GBP also benefitted on the improved risk sentiment in the market. But later in the afternoon, after Trump refuted the claims made by the Washington Post, stating his tariff policy will not be pared back, those USD losses were trimmed.
German CPI numbers came in higher than expected which gave the EUR some interim support ahead of today's EU CPI numbers.
And over in Canada, PM Justin Trudeau announced he will be resigning from his post after nine years of power.
Today's GBP rates
*Daily move - against G10 rates at 7:30am, 07.01.25
** Indicative rates - interbank rates at 7:30am, 07.01.25
Key data points
What we think
EU CPI numbers will be the focus this morning - a higher-than-expected number should further support the EUR and allow the currency to continue to correct versus USD after its recent drop to a 2-year low. However, any correction on EURUSD will likely be short term as markets continue to fear the prospect of tariffs on the eurozone.

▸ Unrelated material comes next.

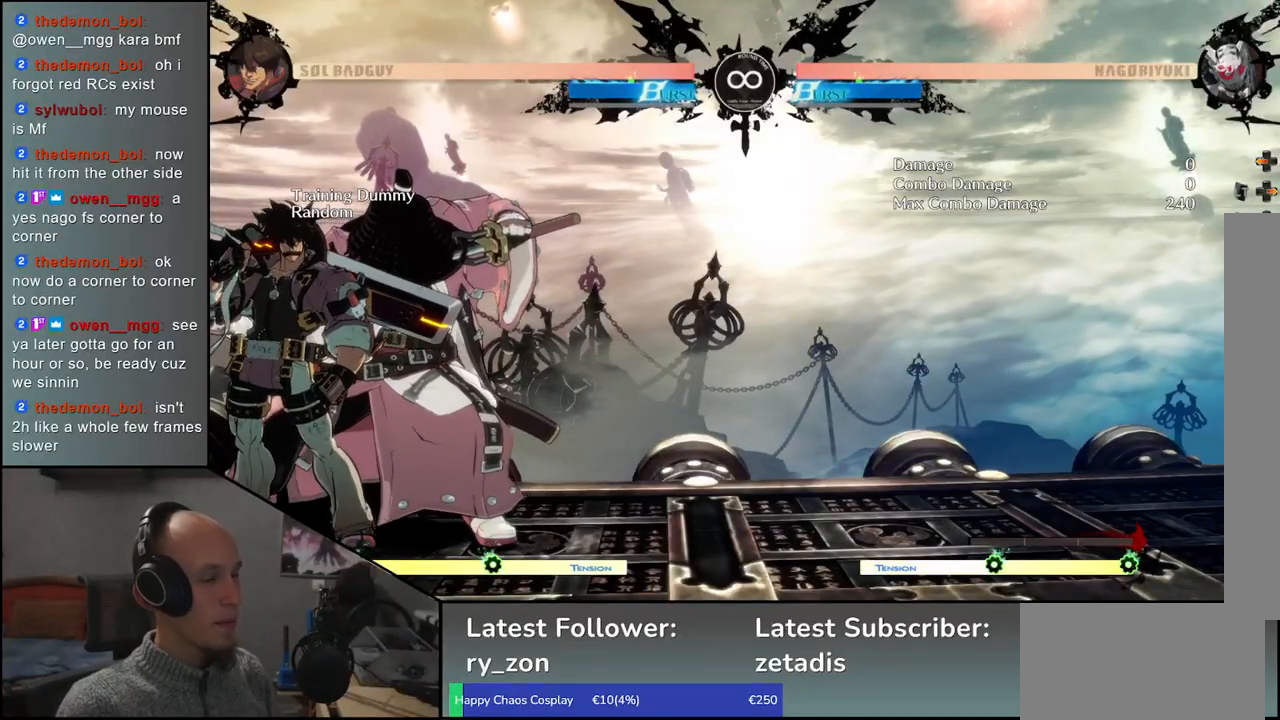
{"buttons": [], "left_stick": "center", "events": []}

US Data will be the focus of the afternoon with the JOLTS numbers and ISM services and so long as the data continues to support the US growth exceptionalism narrative then we continue to favour USD to benefit over the medium term. As a result, we foresee any USD weakness will be short lived, and clients should use this opportunity to look at covering any future USD needs they might have.